Task requirements: Collect from the data below each line with "será".
========================================================================
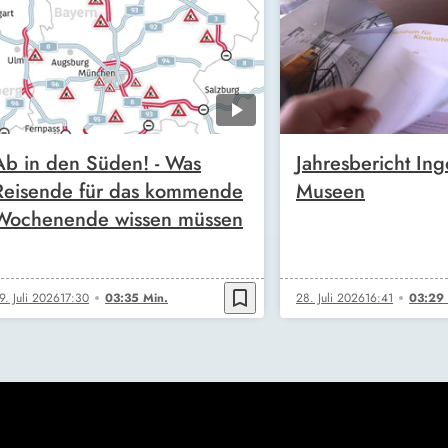
Ab in den Süden! - Was
Jahresbericht Ing
Reisende für das kommende
Museen
Wochenende wissen müssen
bookmark_border
9. Juli 2026
17:30
03:35 Min.
28. Juli 2026
16:41
03:29 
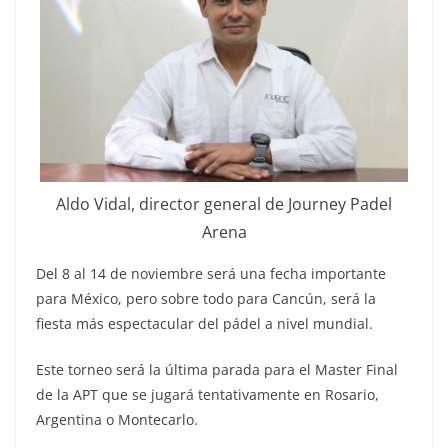
Aldo Vidal, director general de Journey Padel
Arena
Del 8 al 14 de noviembre será una fecha importante
para México, pero sobre todo para Cancún, será la
fiesta más espectacular del pádel a nivel mundial.
Este torneo será la última parada para el Master Final
de la APT que se jugará tentativamente en Rosario,
Argentina o Montecarlo.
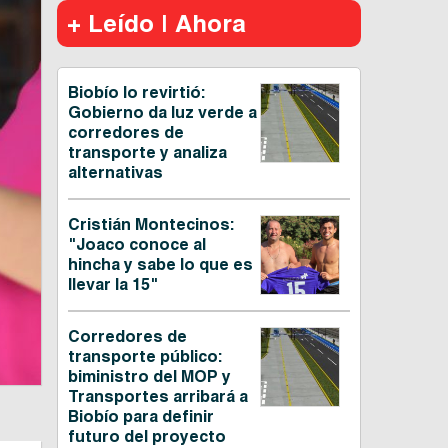
+ Leído | Ahora
Biobío lo revirtió:
Gobierno da luz verde a
corredores de
transporte y analiza
alternativas
Cristián Montecinos:
"Joaco conoce al
hincha y sabe lo que es
llevar la 15"
Corredores de
transporte público:
biministro del MOP y
Transportes arribará a
Biobío para definir
futuro del proyecto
========================================================================
Reply:
Del 8 al 14 de noviembre será una fecha importante
para México, pero sobre todo para Cancún, será la
Este torneo será la última parada para el Master Final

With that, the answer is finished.